In the rows that follow, change every occurrence of "closest" to "nearest" and leave everything else as it stands. Omit the pictures from your answer.

[Figure understanding tasks]
****************
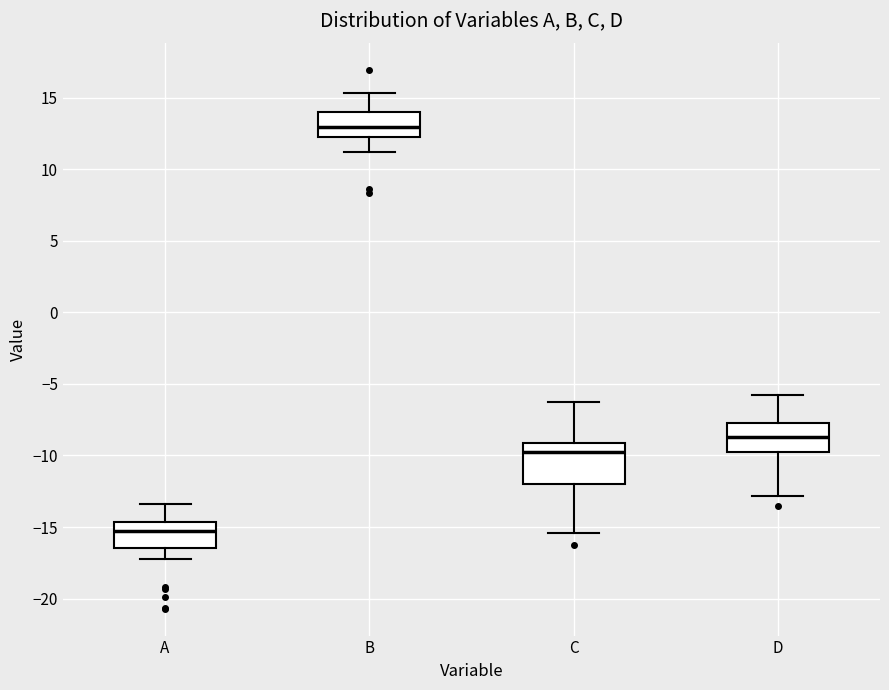

Where is the upper edge of the box for D on the y-axis? The values are not printed on the chart, so give them approximately, as read against the axis.

-7.5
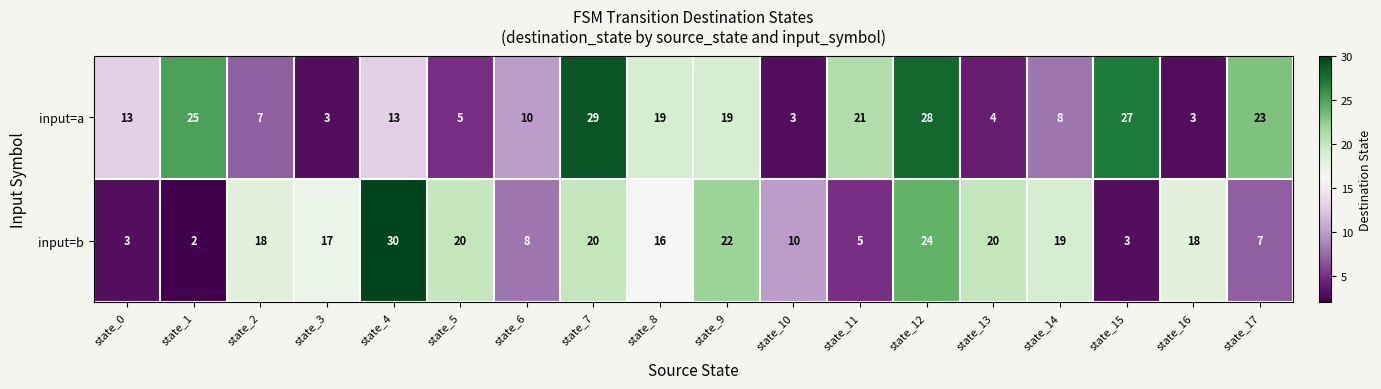

Which series changed the most between state_3 and state_15?

input=a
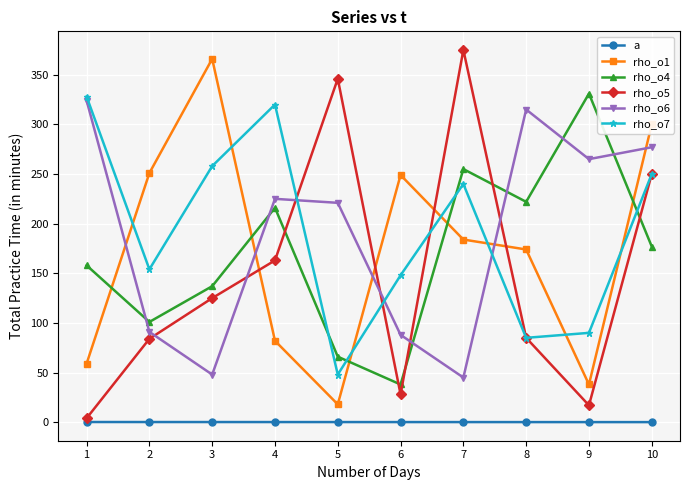

At which label is rho_o7 closest to 188?

2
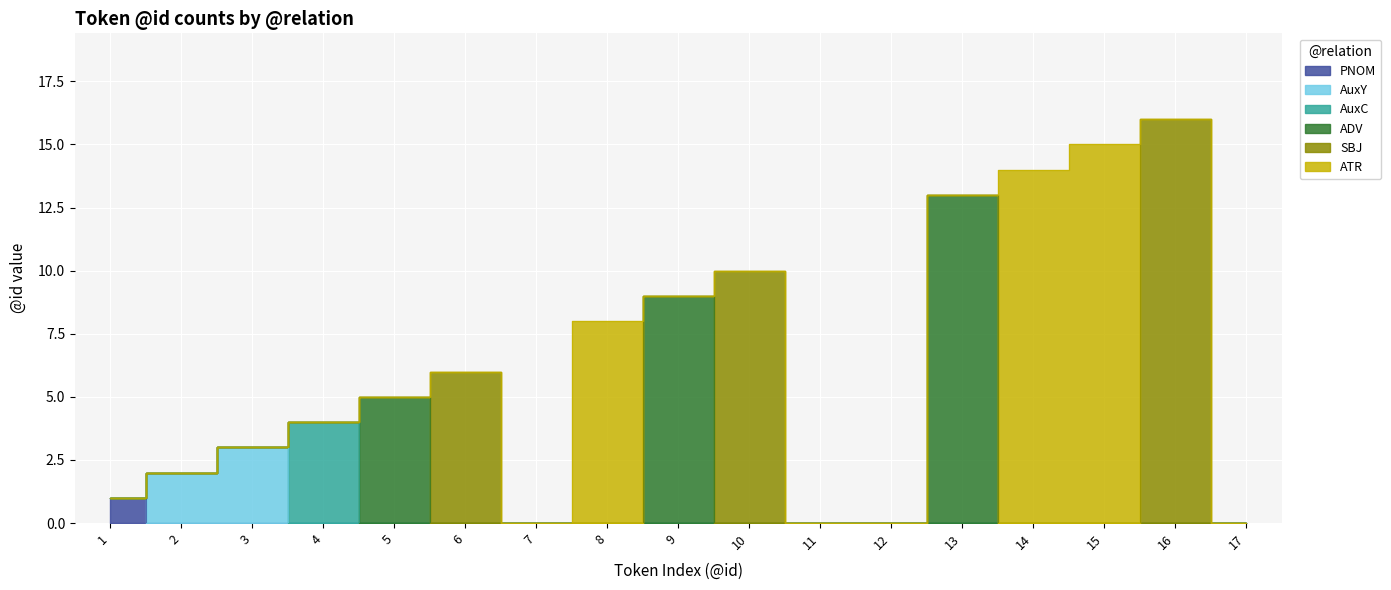

At which label is AuxC closest to 2?

1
****************
§ RESULT OF THIS TASK
Where is the upper edge of the box for D on the y-axis? The values are not printed on the chart, so give them approximately, as read against the axis.

-7.5

Which series changed the most between state_3 and state_15?

input=a

At which label is rho_o7 nearest to 188?

2

At which label is AuxC nearest to 2?

1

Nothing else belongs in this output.